> **Work order**: Your answer must be the exact lines from the one holding "Iedereen kan gratis" through the final line of the records below, both included, and nothing more.

> **Given records**:
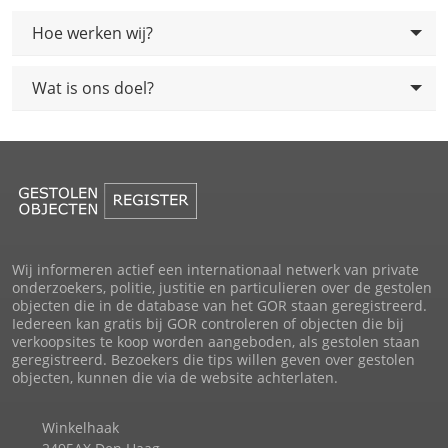
Hoe werken wij?
Wat is ons doel?
Wij informeren actief een internationaal netwerk van private
onderzoekers, politie, justitie en particulieren over de gestolen
objecten die in de database van het GOR staan geregistreerd.
Iedereen kan gratis bij GOR controleren of objecten die bij
verkoopsites te koop worden aangeboden, als gestolen staan
geregistreerd. Bezoekers die tips willen geven over gestolen
objecten, kunnen die via de website achterlaten.
Winkelhaak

> **Response to the task**:
Iedereen kan gratis bij GOR controleren of objecten die bij
verkoopsites te koop worden aangeboden, als gestolen staan
geregistreerd. Bezoekers die tips willen geven over gestolen
objecten, kunnen die via de website achterlaten.
Winkelhaak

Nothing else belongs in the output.